What you will do
Output every line of the data below as a numbered list, skipping blank lines. Leave the pictures out of your answer.

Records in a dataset
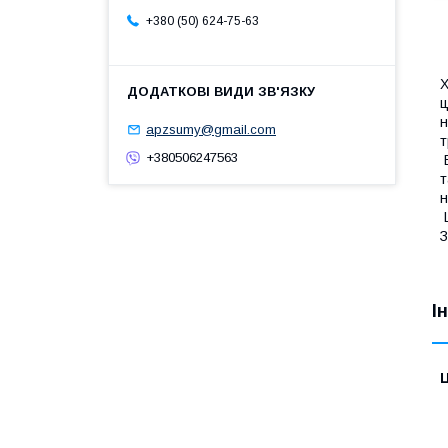
+380 (50) 624-75-63
Х
ц
н
apzsumy@gmail.com
т
+380506247563
В
т
н
Ш
З
І
Ц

Solution to this problem
1. +380 (50) 624-75-63
2. Х
3. ц
4. н
5. apzsumy@gmail.com
6. т
7. +380506247563
8. В
9. т
10. н
11. Ш
12. З
13. І
14. Ц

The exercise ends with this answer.